EXERCISE PROMPT
Rewrite the lines of every record below as a JSON list of strings, one string per line, skipping blank lines and leaving the pictures out.

───── EXCERPTED DATA

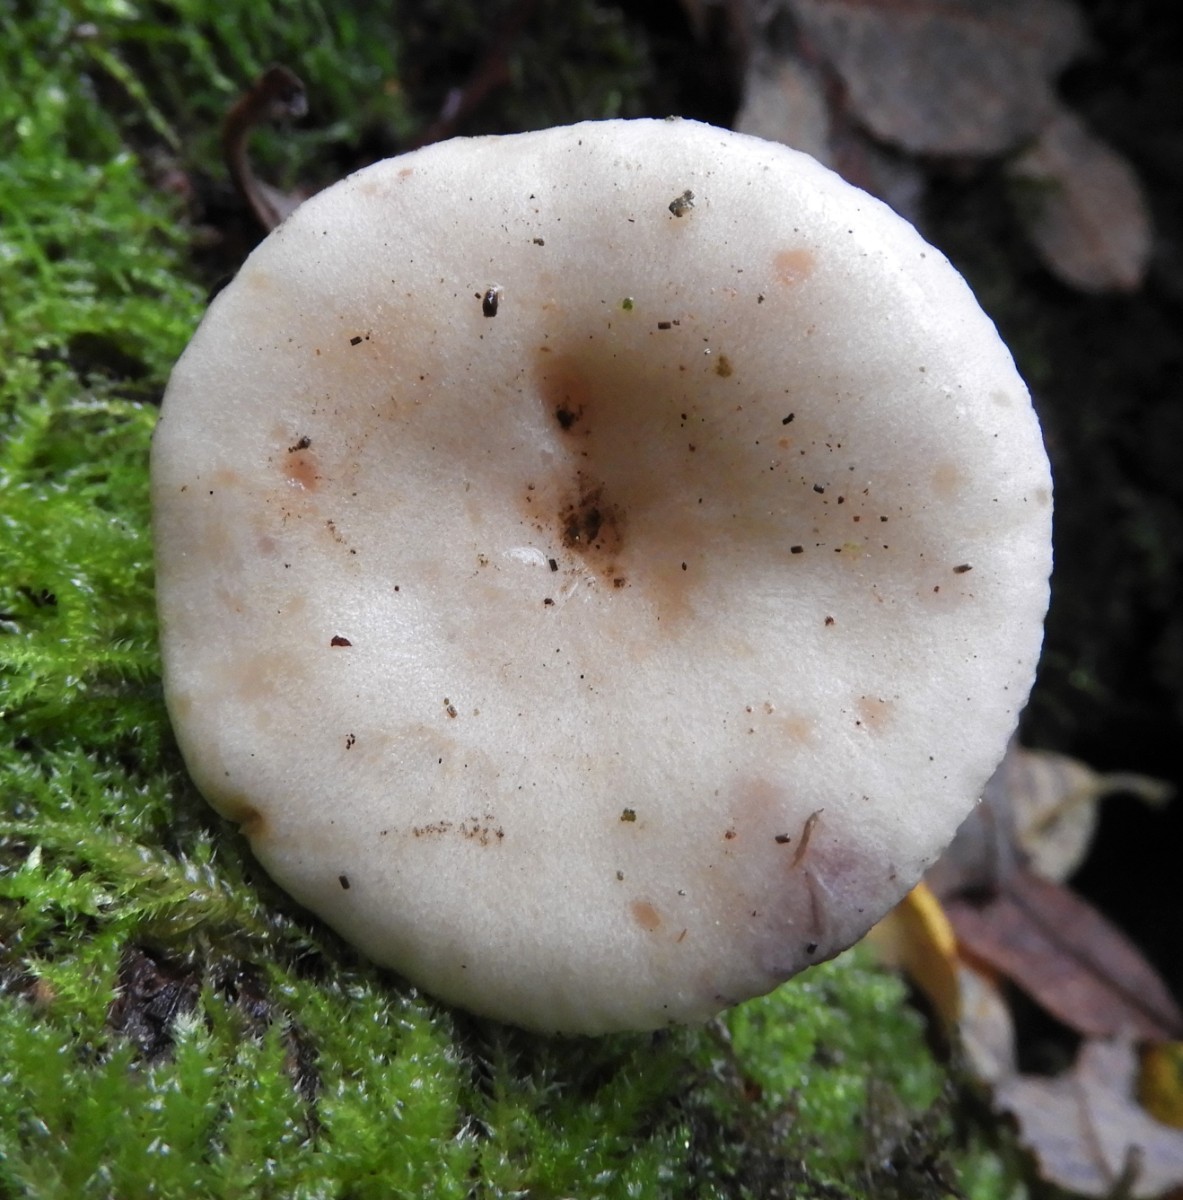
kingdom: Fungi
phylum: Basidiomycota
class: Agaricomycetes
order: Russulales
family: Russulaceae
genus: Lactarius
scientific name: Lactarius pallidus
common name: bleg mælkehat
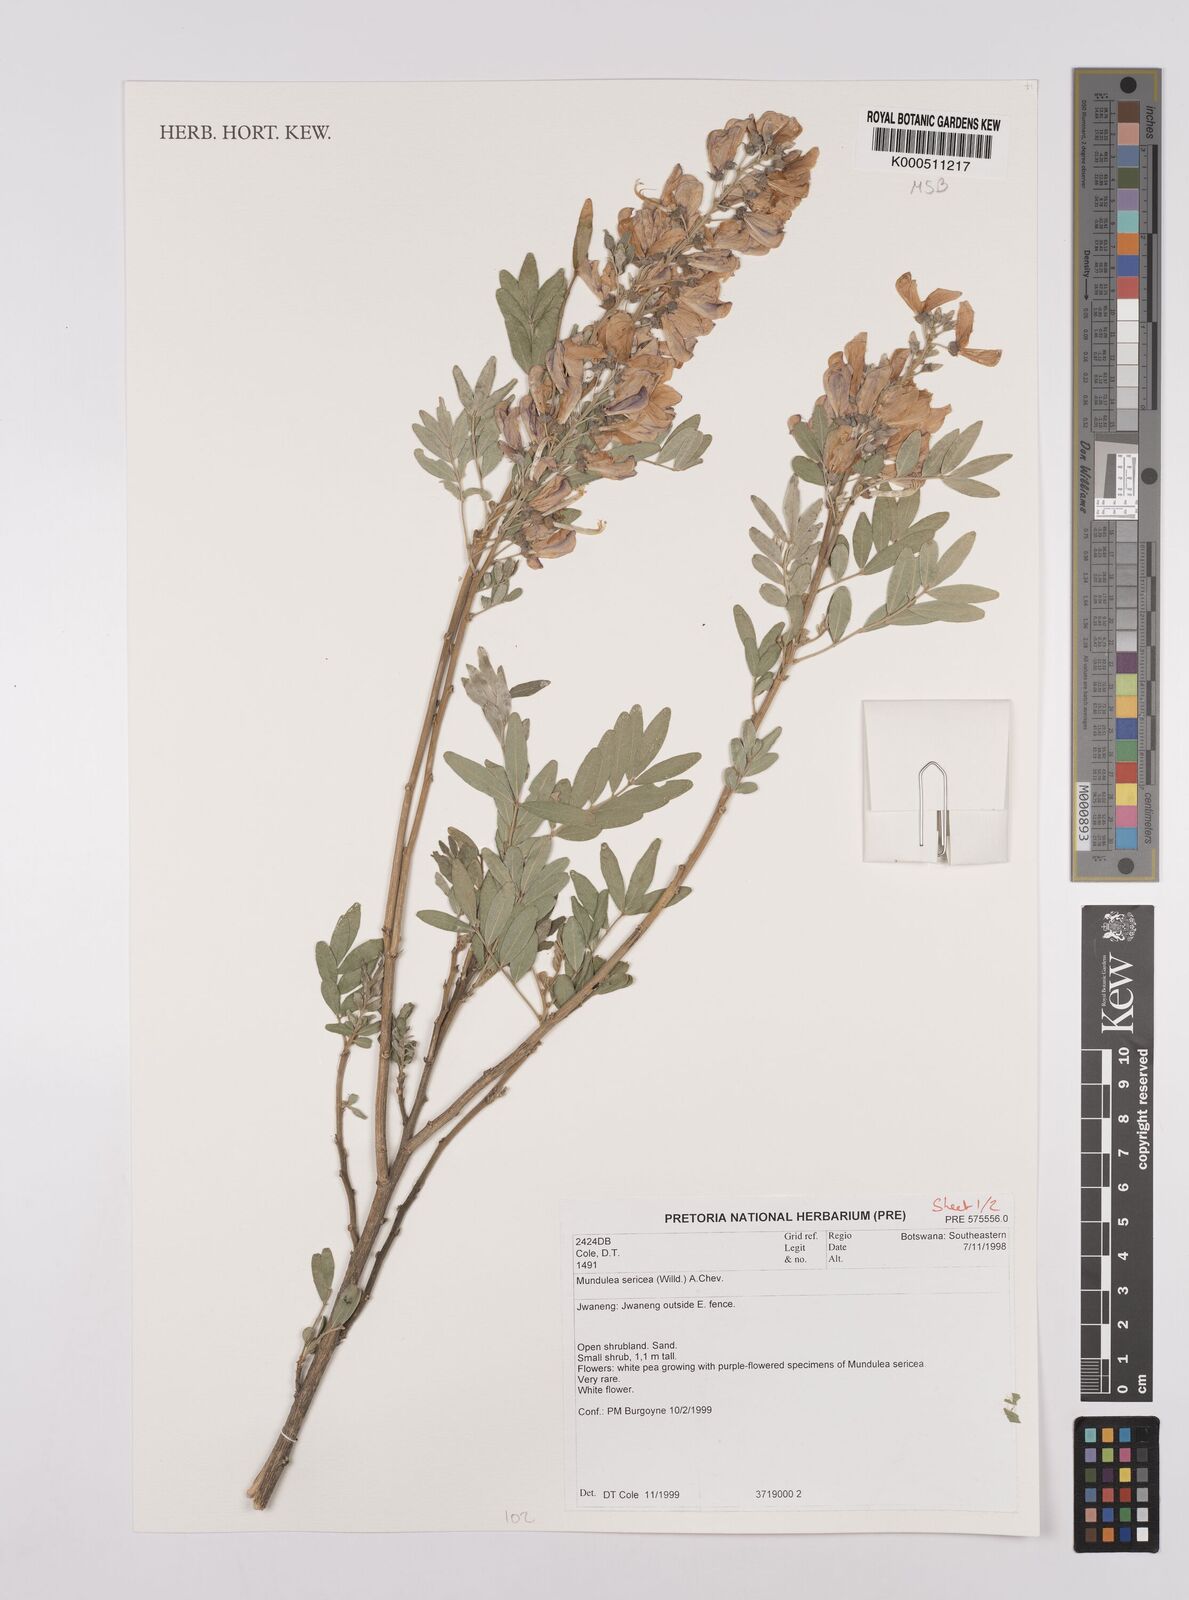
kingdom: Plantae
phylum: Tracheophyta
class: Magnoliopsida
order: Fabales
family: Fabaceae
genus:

──────────

REPLY
[
  "kingdom: Fungi",
  "phylum: Basidiomycota",
  "class: Agaricomycetes",
  "order: Russulales",
  "family: Russulaceae",
  "genus: Lactarius",
  "scientific name: Lactarius pallidus",
  "common name: bleg mælkehat",
  "kingdom: Plantae",
  "phylum: Tracheophyta",
  "class: Magnoliopsida",
  "order: Fabales",
  "family: Fabaceae",
  "genus:"
]